# the official apple t shirt



## rollee (Feb 26, 2003)

i want that black apple t shirt (with white apple logo in the centre) which employees of apple stores wear. they are not available for sale, anyone have a source to get me one, even a worn one (but nice and tide clean)?


----------



## Macaholic (Jan 7, 2003)

http://www.redlightrunner.com/ is THE PLACE ffor Apple collectables, including rare stuff. But be prepared for STICKER SHOCK -- and that's in US $$!!  Those prices are for the most RDF-drneched addicts!

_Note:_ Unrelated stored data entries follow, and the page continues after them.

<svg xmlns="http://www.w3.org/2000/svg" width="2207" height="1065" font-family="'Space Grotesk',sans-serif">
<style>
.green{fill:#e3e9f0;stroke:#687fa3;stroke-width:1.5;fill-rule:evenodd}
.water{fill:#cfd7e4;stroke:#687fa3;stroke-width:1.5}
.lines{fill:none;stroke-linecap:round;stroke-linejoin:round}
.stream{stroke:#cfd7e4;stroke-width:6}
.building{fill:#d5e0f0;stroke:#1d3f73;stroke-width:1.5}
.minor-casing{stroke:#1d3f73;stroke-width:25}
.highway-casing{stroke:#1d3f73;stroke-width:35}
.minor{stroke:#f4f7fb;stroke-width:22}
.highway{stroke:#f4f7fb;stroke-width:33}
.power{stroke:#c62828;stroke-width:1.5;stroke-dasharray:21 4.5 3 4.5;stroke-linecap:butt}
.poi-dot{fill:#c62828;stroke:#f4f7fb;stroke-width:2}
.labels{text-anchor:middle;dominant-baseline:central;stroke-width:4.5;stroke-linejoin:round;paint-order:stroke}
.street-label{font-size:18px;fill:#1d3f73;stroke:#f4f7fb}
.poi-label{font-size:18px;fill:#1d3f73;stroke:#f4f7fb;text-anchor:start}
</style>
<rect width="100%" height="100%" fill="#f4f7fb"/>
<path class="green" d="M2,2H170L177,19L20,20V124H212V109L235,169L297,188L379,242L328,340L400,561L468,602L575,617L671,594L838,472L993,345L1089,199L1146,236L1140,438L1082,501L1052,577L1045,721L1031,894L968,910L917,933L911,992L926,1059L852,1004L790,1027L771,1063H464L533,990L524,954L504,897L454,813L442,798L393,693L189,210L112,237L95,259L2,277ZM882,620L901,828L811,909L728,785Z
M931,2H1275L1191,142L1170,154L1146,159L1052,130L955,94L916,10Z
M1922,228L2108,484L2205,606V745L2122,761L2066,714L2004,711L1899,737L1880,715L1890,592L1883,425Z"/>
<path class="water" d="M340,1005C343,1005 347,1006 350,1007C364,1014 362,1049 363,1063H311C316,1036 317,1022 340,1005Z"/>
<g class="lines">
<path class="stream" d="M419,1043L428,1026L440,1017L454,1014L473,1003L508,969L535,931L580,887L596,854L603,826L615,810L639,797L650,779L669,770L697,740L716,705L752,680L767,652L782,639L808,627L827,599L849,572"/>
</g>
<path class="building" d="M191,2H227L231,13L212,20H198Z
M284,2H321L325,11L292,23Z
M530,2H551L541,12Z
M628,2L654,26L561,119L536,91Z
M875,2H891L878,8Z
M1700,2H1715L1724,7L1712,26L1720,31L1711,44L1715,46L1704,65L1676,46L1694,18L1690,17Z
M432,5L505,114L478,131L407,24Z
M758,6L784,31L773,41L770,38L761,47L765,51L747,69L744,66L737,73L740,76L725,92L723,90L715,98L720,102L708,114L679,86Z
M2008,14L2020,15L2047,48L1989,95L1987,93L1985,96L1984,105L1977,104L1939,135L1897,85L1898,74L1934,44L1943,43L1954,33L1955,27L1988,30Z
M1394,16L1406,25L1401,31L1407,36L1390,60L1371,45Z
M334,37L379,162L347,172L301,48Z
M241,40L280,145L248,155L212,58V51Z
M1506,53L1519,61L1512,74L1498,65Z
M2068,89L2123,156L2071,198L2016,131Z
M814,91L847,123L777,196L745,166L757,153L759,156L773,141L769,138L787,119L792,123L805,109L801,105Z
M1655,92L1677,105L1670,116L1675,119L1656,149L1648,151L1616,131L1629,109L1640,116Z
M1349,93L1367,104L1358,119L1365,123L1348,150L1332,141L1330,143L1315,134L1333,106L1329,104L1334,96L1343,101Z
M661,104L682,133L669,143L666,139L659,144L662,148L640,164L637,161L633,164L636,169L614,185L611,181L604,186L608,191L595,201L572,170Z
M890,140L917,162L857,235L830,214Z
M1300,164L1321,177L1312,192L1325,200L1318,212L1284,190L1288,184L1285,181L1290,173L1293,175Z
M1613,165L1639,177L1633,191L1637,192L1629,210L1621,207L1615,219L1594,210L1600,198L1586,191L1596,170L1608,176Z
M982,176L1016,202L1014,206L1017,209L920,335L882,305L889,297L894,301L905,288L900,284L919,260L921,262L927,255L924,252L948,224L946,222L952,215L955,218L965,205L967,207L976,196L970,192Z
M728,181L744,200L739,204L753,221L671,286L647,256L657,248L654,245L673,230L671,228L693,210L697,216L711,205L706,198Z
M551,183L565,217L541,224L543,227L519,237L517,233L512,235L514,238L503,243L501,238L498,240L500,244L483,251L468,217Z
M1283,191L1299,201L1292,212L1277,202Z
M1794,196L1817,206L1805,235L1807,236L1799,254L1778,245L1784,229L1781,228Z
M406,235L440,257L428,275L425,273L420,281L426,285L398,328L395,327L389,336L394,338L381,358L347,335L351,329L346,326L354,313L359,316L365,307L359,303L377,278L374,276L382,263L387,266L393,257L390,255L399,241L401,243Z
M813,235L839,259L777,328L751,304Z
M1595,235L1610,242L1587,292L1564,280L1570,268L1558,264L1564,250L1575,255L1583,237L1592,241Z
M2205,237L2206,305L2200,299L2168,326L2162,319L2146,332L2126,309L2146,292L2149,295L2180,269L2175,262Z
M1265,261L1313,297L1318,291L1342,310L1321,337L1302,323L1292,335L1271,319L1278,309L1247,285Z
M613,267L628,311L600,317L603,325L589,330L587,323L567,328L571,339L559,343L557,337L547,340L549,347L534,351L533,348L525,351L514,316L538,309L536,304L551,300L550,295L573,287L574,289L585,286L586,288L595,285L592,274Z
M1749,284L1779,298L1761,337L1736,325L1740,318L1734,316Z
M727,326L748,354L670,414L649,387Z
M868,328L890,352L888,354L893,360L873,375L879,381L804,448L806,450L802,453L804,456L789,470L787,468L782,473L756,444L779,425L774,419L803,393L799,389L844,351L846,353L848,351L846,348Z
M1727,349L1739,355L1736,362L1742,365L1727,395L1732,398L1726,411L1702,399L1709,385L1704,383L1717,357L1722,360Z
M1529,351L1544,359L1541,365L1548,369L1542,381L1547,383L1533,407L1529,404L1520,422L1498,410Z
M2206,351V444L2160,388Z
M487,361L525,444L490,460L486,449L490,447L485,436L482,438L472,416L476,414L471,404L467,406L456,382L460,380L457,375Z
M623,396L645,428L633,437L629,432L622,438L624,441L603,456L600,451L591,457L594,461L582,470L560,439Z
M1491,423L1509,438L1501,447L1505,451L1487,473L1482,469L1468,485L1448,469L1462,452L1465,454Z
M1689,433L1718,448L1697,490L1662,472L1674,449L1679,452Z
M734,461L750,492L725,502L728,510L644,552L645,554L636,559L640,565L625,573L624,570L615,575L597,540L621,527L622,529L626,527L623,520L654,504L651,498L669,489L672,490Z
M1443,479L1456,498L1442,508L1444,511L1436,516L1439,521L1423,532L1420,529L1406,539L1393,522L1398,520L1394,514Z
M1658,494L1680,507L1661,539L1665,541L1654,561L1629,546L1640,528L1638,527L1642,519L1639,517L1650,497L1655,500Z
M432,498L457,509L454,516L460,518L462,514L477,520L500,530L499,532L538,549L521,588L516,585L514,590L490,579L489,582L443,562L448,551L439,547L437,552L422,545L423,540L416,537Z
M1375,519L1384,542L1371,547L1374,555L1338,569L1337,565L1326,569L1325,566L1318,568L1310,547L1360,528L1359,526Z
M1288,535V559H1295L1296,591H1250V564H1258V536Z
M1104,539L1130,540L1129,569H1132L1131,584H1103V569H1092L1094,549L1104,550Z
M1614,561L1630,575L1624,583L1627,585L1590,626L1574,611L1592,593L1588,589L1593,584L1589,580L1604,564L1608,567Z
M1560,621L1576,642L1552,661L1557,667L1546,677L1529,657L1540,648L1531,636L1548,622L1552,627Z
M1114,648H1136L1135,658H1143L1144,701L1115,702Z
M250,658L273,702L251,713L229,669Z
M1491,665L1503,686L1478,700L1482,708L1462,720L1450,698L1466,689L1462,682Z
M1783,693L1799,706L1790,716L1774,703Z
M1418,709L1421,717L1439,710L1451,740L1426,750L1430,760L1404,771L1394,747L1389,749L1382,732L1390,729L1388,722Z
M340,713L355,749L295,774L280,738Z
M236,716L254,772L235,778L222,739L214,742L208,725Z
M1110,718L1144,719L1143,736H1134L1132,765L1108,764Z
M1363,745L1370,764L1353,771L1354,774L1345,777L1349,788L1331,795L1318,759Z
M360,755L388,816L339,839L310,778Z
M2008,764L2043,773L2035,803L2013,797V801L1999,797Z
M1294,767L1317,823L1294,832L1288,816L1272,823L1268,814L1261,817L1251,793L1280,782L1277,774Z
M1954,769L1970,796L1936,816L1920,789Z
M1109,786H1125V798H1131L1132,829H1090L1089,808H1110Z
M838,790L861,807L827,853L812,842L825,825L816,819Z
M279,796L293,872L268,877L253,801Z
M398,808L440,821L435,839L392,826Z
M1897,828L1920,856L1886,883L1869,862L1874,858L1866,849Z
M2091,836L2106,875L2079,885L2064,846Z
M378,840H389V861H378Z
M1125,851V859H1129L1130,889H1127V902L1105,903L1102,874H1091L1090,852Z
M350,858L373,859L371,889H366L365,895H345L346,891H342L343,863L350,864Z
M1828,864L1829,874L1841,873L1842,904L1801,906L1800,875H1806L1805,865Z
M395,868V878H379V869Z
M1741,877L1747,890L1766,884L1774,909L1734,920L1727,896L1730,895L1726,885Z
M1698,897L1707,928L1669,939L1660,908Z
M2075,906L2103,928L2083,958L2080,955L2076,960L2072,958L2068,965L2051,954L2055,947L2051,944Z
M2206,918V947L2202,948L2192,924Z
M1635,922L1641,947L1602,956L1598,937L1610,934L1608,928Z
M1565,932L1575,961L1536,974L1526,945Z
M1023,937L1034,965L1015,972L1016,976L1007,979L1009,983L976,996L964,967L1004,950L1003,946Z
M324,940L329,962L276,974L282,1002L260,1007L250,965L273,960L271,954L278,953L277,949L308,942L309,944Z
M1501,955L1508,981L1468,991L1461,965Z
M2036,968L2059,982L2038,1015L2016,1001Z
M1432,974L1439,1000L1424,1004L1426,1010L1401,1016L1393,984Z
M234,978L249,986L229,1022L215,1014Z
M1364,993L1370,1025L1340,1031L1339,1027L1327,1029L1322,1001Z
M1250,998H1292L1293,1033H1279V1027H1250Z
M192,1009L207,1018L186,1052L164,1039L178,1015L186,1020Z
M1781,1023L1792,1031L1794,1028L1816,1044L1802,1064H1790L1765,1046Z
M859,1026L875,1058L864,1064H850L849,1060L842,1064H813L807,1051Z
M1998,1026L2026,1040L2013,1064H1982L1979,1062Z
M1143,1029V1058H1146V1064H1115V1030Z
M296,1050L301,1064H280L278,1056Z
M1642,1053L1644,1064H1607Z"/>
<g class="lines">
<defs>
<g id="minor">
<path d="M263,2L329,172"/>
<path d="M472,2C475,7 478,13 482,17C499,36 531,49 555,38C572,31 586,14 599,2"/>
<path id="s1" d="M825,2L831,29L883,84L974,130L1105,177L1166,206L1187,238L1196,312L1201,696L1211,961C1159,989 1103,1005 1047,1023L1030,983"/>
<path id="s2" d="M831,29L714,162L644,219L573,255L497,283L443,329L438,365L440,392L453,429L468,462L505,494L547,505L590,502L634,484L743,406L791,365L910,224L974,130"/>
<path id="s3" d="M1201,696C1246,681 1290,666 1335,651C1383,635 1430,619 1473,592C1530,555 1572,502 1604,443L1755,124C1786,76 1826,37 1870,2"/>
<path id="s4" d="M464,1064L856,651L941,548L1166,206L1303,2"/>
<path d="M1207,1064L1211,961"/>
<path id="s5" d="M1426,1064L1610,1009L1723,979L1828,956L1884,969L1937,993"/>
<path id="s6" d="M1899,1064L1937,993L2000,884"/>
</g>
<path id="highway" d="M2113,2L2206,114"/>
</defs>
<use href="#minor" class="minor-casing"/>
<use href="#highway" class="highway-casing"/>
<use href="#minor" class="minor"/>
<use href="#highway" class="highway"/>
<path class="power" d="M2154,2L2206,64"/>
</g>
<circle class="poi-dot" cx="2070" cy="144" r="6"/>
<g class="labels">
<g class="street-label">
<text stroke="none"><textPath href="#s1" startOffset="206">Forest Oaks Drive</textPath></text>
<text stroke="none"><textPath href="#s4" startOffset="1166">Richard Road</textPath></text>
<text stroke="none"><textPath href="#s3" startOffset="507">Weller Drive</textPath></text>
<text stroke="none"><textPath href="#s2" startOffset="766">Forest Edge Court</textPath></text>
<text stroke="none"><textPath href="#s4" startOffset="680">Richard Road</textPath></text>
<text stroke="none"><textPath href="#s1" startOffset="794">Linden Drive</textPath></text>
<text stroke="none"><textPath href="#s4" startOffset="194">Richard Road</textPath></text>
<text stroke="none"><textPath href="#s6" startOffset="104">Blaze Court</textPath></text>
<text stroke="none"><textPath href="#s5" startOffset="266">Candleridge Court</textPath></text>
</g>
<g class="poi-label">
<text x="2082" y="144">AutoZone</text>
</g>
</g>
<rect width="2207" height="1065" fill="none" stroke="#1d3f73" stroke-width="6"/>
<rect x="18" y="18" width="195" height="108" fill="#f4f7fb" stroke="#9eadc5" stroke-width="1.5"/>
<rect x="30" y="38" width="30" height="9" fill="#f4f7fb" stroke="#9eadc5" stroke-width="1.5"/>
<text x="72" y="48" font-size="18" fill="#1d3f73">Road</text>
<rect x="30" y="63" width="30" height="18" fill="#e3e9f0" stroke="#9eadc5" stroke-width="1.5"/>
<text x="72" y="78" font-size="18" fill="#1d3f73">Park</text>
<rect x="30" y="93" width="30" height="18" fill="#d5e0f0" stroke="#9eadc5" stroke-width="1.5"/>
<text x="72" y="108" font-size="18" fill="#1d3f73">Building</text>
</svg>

And I hate to break it to ya, but I didn't see any Apple Store employee T-shirts in stock there. but do check out that site, regardless. It's pretty cool.

I do have TWO white T-shirts from the opening weekend at the Walden galleria Apple Store, though -- but I aint letting them go.


----------



## capitalK (Oct 21, 2003)

Apple gave us a bunch of them for Carbon's opening in our new store. We gave abunch away that weekend.

I managed to get one myself, it's almost grey it's so worn out (after less than a year).


----------



## Macaholic (Jan 7, 2003)

This site also has SOME "third party" Appleware:

http://www.cafeshops.com/cp/dir_browse.aspx?dir=212

I bought a shirt from this place a couple of years ago, but it seems like "something's happened" and he has voluntarily shut it down for the time being.

http://www.macshirt.com/


----------



## zigzagry (Apr 12, 2003)

why dont people just grab the .eps apple logo off of brandsoftheworld.com, or logotypes.ru and then get some tee shirt maker at a flea market to make some up for 5 or 10 bucks a piece?


----------



## rollee (Feb 26, 2003)

zz, no its not the same.
i want the official apple merchandise.
i actually asked an apple store last year if i can help them out for a few hours on anything in exchange for the t-shirt. the manager kindly refused.


----------



## capitalK (Oct 21, 2003)

Just FYI the shirts are just regular T-shirts, they don't have a special tag or anything.

My long-sleeve black one that I bought in 1999 off Apple's website is Fruit of the Loom, and the one I got from Carbon's opening is some no-name on the tag.


----------



## RC51Pilot (Mar 26, 2004)

You can get some cool stuff at http://missingbite.com as well. They look to be a bit cheaper than redlightrunner.


----------



## Macaholic (Jan 7, 2003)

Cool RC51Pilot!


----------



## RC51Pilot (Mar 26, 2004)

Actually, I have to give you the credit Macaholic - I found the link on your posting about the Real iPod article


----------



## sahibulkahfi (Aug 5, 2009)

Guys Check out this site it got kewl mac shirt. Plumbiru | Unique Design TShirts


----------



## G-Mo (Sep 26, 2007)

Macaholic said:


> Cool RC51Pilot!


Be aware that the missingbite.com is doing nothing more that what zigzagry has already suggested and then selling the product on to you for profit. They are not official products from Apple.


----------



## HowEver (Jan 11, 2005)

G-Mo said:


> Be aware that the missingbite.com is doing nothing more that what zigzagry has already suggested and then selling the product on to you for profit. They are not official products from Apple.


Cool, but I hope _he_ doesn't take over 5 years to answer _you_!


----------



## G-Mo (Sep 26, 2007)

HowEver said:


> Cool, but I hope _he_ doesn't take over 5 years to answer _you_!


Ah! I see thus thread was ressurected by spam! My bad...


----------